■ Exercise objective: Give back the whole listing exactly as written, pictures excluded.
+---+
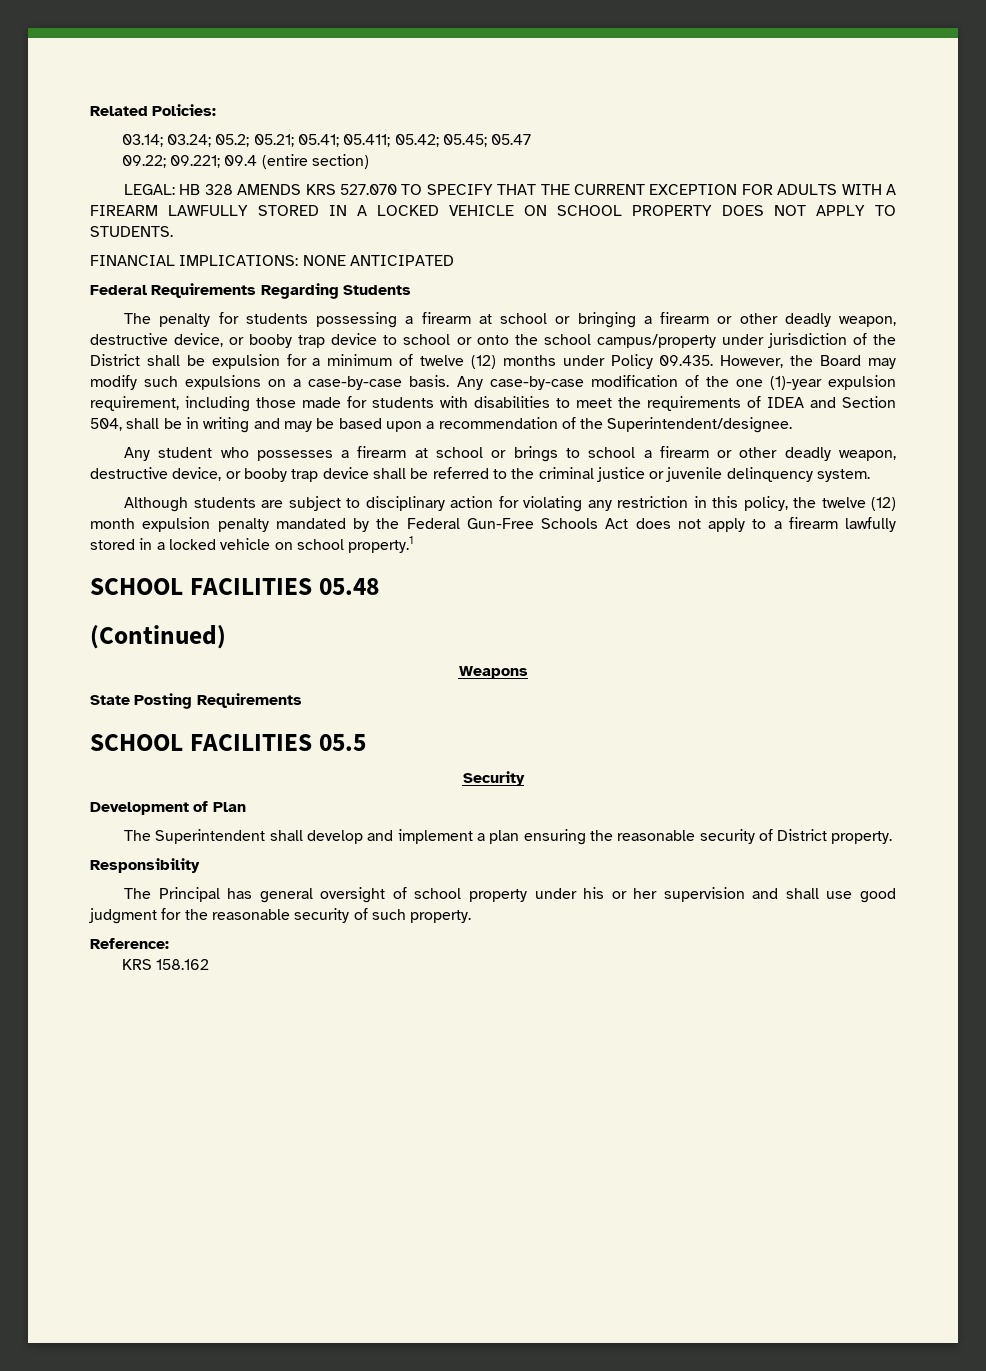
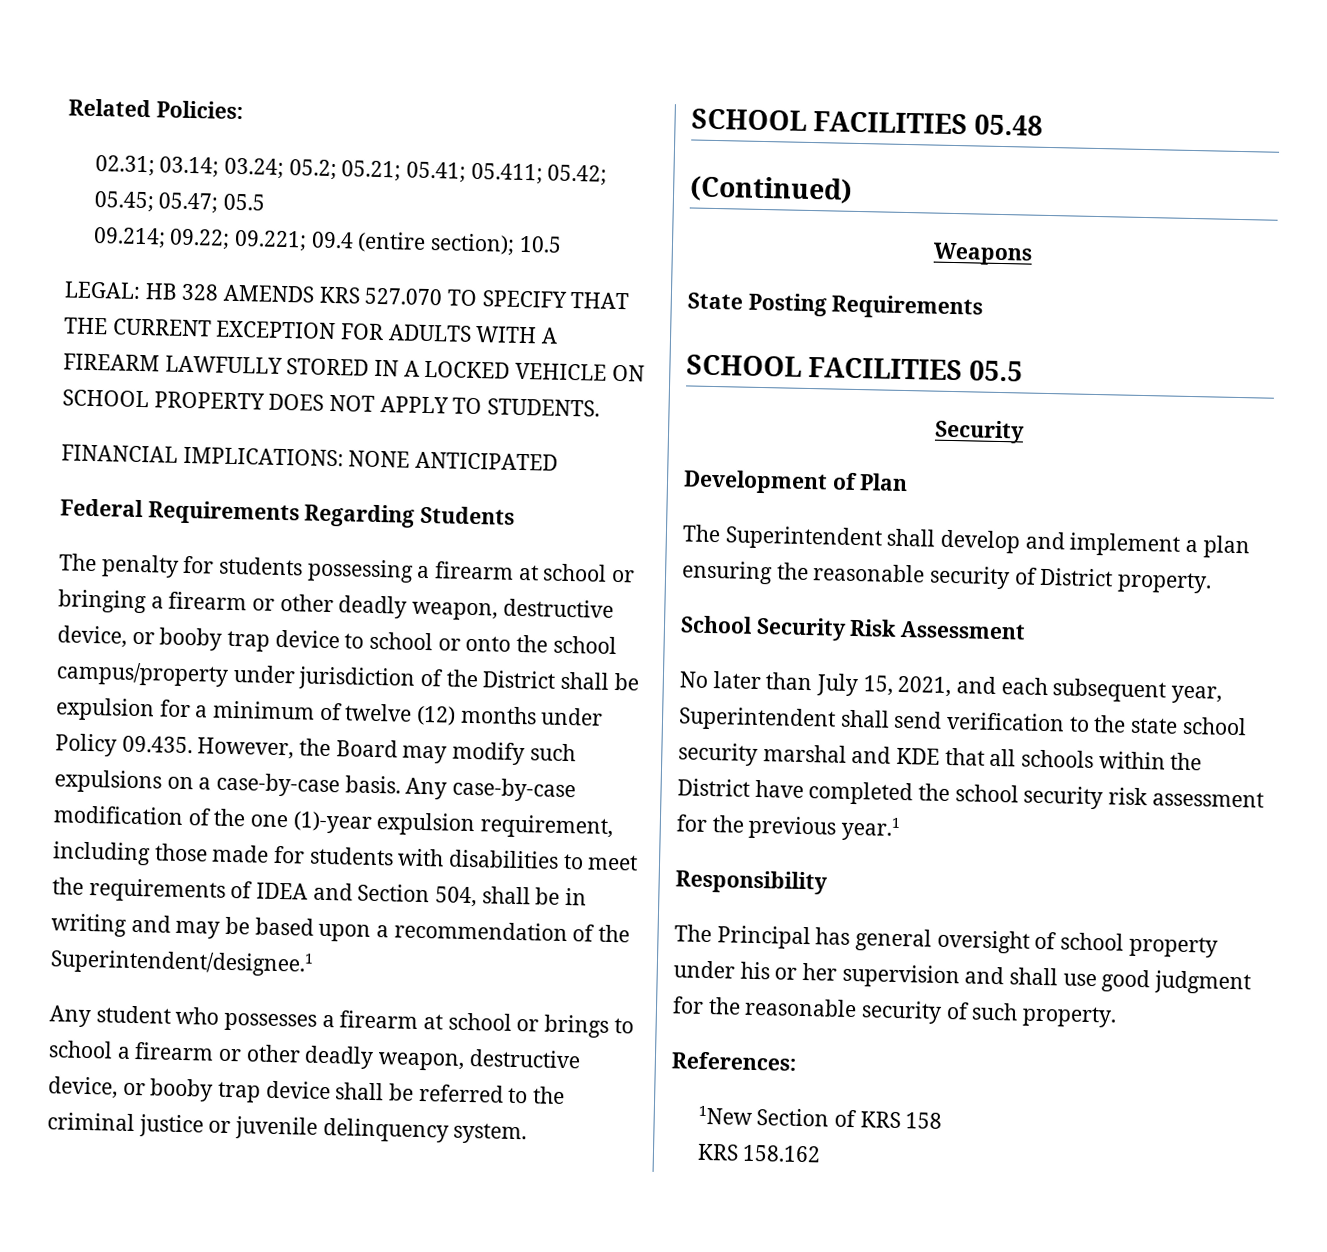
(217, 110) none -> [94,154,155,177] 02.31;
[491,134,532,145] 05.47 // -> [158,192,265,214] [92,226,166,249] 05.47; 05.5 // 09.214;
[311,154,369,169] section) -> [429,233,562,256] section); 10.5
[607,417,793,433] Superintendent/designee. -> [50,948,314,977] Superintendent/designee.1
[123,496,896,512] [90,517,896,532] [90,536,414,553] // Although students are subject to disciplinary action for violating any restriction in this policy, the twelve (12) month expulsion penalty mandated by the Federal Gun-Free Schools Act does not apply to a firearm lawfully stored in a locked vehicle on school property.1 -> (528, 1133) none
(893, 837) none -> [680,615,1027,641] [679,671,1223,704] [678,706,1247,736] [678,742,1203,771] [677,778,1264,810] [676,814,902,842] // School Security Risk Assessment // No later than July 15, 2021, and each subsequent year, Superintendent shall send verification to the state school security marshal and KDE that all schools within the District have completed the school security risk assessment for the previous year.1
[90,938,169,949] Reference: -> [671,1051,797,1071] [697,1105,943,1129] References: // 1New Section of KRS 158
+---+
■ Exercise result:
(217, 110) none -> [94,154,155,177] 02.31;
[491,134,532,145] 05.47 // -> [158,192,265,214] [92,226,166,249] 05.47; 05.5 // 09.214;
[311,154,369,169] section) -> [429,233,562,256] section); 10.5
[607,417,793,433] Superintendent/designee. -> [50,948,314,977] Superintendent/designee.1
[123,496,896,512] [90,517,896,532] [90,536,414,553] // Although students are subject to disciplinary action for violating any restriction in this policy, the twelve (12) month expulsion penalty mandated by the Federal Gun-Free Schools Act does not apply to a firearm lawfully stored in a locked vehicle on school property.1 -> (528, 1133) none
(893, 837) none -> [680,615,1027,641] [679,671,1223,704] [678,706,1247,736] [678,742,1203,771] [677,778,1264,810] [676,814,902,842] // School Security Risk Assessment // No later than July 15, 2021, and each subsequent year, Superintendent shall send verification to the state school security marshal and KDE that all schools within the District have completed the school security risk assessment for the previous year.1
[90,938,169,949] Reference: -> [671,1051,797,1071] [697,1105,943,1129] References: // 1New Section of KRS 158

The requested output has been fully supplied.